Illinois has been a national leader in the biodiesel space, having taken proactive steps to promote the use of biodiesel and reduce greenhouse gas emissions through sales of blended biodiesel. Since the inception of Illinois’ tax incentive on B11 biodiesel, the state has seen a notable increase in consumption. The state’s legislation includes a gradual increase in blending requirements over time, which means Illinois diesel markets can expect a change in 2024.
The Tax Exemption Program
The Illinois law grants exemption on the state’s 6.25% excise tax for retailers selling blends containing more than 10% but no more than 99% biodiesel. This tax exemption has been in place since 2003, attracting hundreds of millions of gallons of biodiesel into the state. It currently requires a B11 blend to receive the tax discount. However, the required blend to receive the exemption will rise in the near future, with the legislation gradually increasing biodiesel or renewable diesel blend levels subject to the tax exemption to B14 in 2024, B17 in 2025, and B20 in 2026. You can read the full bill here.
- On April 1, 2024: Biodiesel or renewable diesel blends will change from B11 to B14.
- On April 1, 2025: will change from B14 to B17.
- On April 1, 2026: will increase from B17 to B20.
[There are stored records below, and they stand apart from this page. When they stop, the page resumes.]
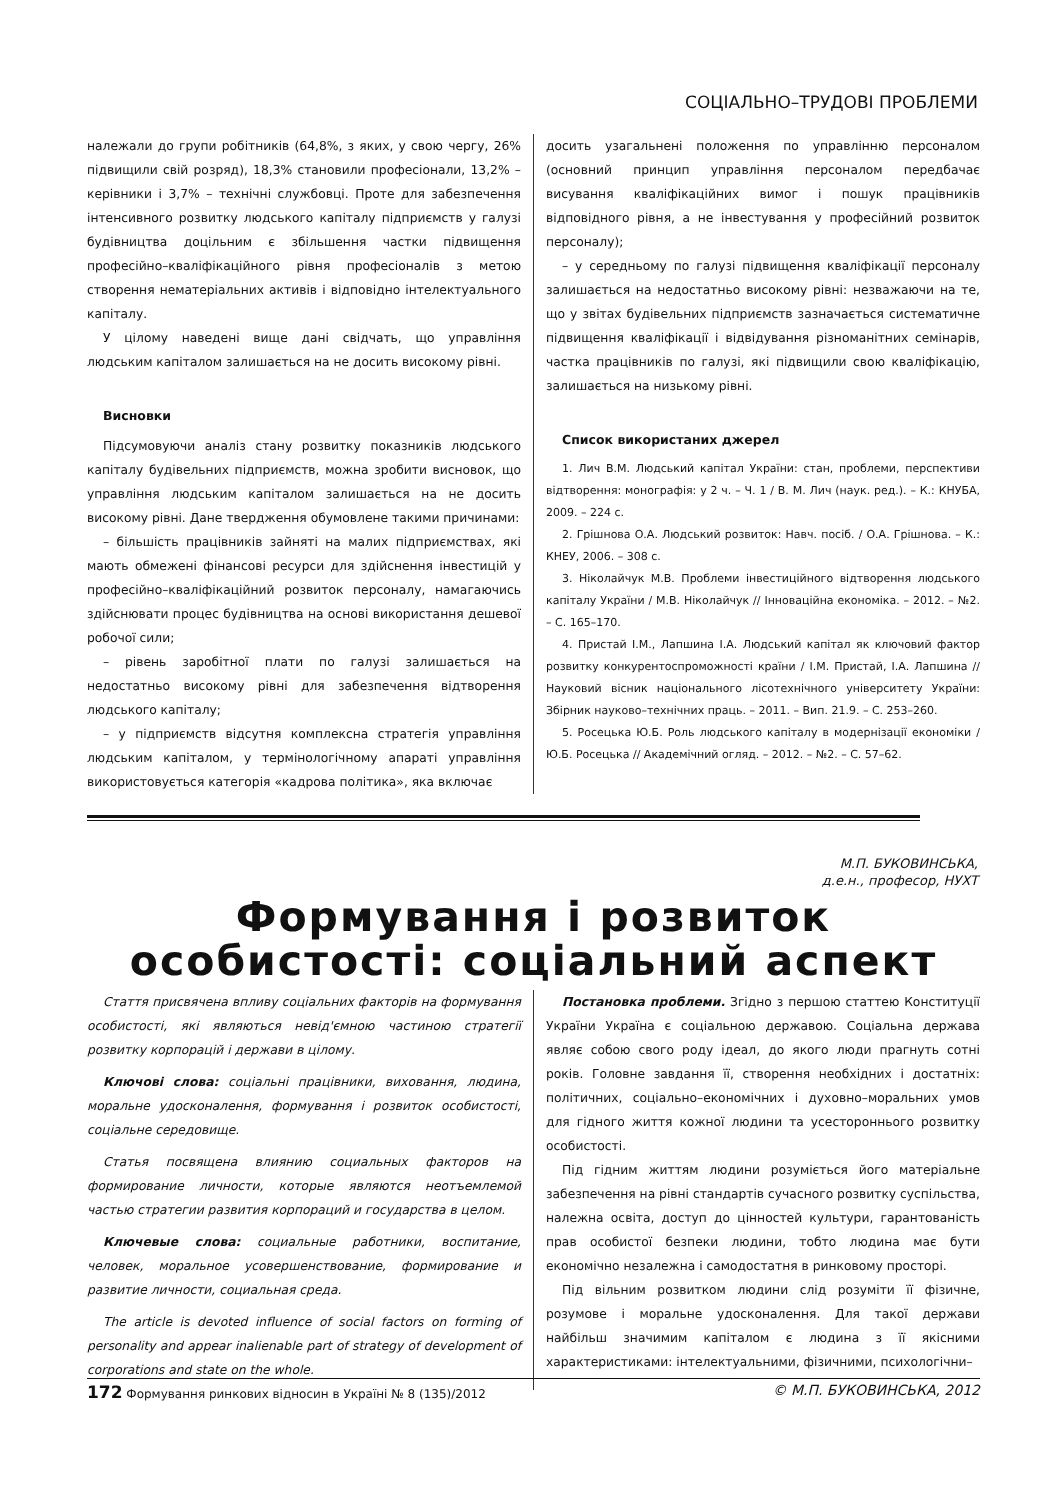СОЦІАЛЬНО–ТРУДОВІ ПРОБЛЕМИ
належали до групи робітників (64,8%, з яких, у свою чергу, 26% підвищили свій розряд), 18,3% становили професіонали, 13,2% – керівники і 3,7% – технічні службовці. Проте для забезпечення інтенсивного розвитку людського капіталу підприємств у галузі будівництва доцільним є збільшення частки підвищення професійно–кваліфікаційного рівня професіоналів з метою створення нематеріальних активів і відповідно інтелектуального капіталу.
У цілому наведені вище дані свідчать, що управління людським капіталом залишається на не досить високому рівні.
Висновки
Підсумовуючи аналіз стану розвитку показників людського капіталу будівельних підприємств, можна зробити висновок, що управління людським капіталом залишається на не досить високому рівні. Дане твердження обумовлене такими причинами:
– більшість працівників зайняті на малих підприємствах, які мають обмежені фінансові ресурси для здійснення інвестицій у професійно–кваліфікаційний розвиток персоналу, намагаючись здійснювати процес будівництва на основі використання дешевої робочої сили;
– рівень заробітної плати по галузі залишається на недостатньо високому рівні для забезпечення відтворення людського капіталу;
– у підприємств відсутня комплексна стратегія управління людським капіталом, у термінологічному апараті управління використовується категорія «кадрова політика», яка включає
досить узагальнені положення по управлінню персоналом (основний принцип управління персоналом передбачає висування кваліфікаційних вимог і пошук працівників відповідного рівня, а не інвестування у професійний розвиток персоналу);
– у середньому по галузі підвищення кваліфікації персоналу залишається на недостатньо високому рівні: незважаючи на те, що у звітах будівельних підприємств зазначається систематичне підвищення кваліфікації і відвідування різноманітних семінарів, частка працівників по галузі, які підвищили свою кваліфікацію, залишається на низькому рівні.
Список використаних джерел
1. Лич В.М. Людський капітал України: стан, проблеми, перспективи відтворення: монографія: у 2 ч. – Ч. 1 / В. М. Лич (наук. ред.). – К.: КНУБА, 2009. – 224 с.
2. Грішнова О.А. Людський розвиток: Навч. посіб. / О.А. Грішнова. – К.: КНЕУ, 2006. – 308 с.
3. Ніколайчук М.В. Проблеми інвестиційного відтворення людського капіталу України / М.В. Ніколайчук // Інноваційна економіка. – 2012. – №2. – С. 165–170.
4. Пристай І.М., Лапшина І.А. Людський капітал як ключовий фактор розвитку конкурентоспроможності країни / І.М. Пристай, І.А. Лапшина // Науковий вісник національного лісотехнічного університету України: Збірник науково–технічних праць. – 2011. – Вип. 21.9. – С. 253–260.
5. Росецька Ю.Б. Роль людського капіталу в модернізації економіки / Ю.Б. Росецька // Академічний огляд. – 2012. – №2. – С. 57–62.
М.П. БУКОВИНСЬКА,
д.е.н., професор, НУХТ
Формування і розвиток особистості: соціальний аспект
Стаття присвячена впливу соціальних факторів на формування особистості, які являються невід'ємною частиною стратегії розвитку корпорацій і держави в цілому.
Ключові слова: соціальні працівники, виховання, людина, моральне удосконалення, формування і розвиток особистості, соціальне середовище.
Статья посвящена влиянию социальных факторов на формирование личности, которые являются неотъемлемой частью стратегии развития корпораций и государства в целом.
Ключевые слова: социальные работники, воспитание, человек, моральное усовершенствование, формирование и развитие личности, социальная среда.
The article is devoted influence of social factors on forming of personality and appear inalienable part of strategy of development of corporations and state on the whole.
Постановка проблеми. Згідно з першою статтею Конституції України Україна є соціальною державою. Соціальна держава являє собою свого роду ідеал, до якого люди прагнуть сотні років. Головне завдання її, створення необхідних і достатніх: політичних, соціально–економічних і духовно–моральних умов для гідного життя кожної людини та усестороннього розвитку особистості.
Під гідним життям людини розуміється його матеріальне забезпечення на рівні стандартів сучасного розвитку суспільства, належна освіта, доступ до цінностей культури, гарантованість прав особистої безпеки людини, тобто людина має бути економічно незалежна і самодостатня в ринковому просторі.
Під вільним розвитком людини слід розуміти її фізичне, розумове і моральне удосконалення. Для такої держави найбільш значимим капіталом є людина з її якісними характеристиками: інтелектуальними, фізичними, психологічни–
172 Формування ринкових відносин в Україні № 8 (135)/2012 © М.П. БУКОВИНСЬКА, 2012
- It’s important to note that during the winter (December to March) of each year – from 2024 to 2026 – the sales exemption requirement will return to B11 to qualify for the tax exemption.
Leader in Biodiesel
Illinois has already established itself as a key player in the biodiesel industry. The state currently ranks fourth in biodiesel production and third in consumption, with an annual consumption of 160 million gallons. More than half of the US biodiesel production capacity is in the Midwest, primarily in Iowa, Missouri, and Illinois. The remainder is mostly located on the Gulf and West Coasts. According to the Energy Information Administration (EIA), Illinois produced 174 million gallons of biodiesel in 2021.
Illinois is a leader in biodiesel production and among the biggest producers of soybeans in the United States. In 2021, the state claimed the top spot in soybean production, producing a staggering 672.6 million bushels, according to the US Department of Agriculture.
The biodiesel industry in Illinois faces competition from renewable diesel (RD), which shares the same chemical structure as petroleum diesel and is known for its cleaner-burning properties. To keep more soybean oil within the state and support local biodiesel refineries, the new law aims to incentivize additional consumption of biofuels within Illinois.
Illinois’ move to extend the tax exemption for biodiesel blend sales represents a new step toward promoting cleaner energy in the state while pursuing other approaches to bolster its position as a leader in the biodiesel industry.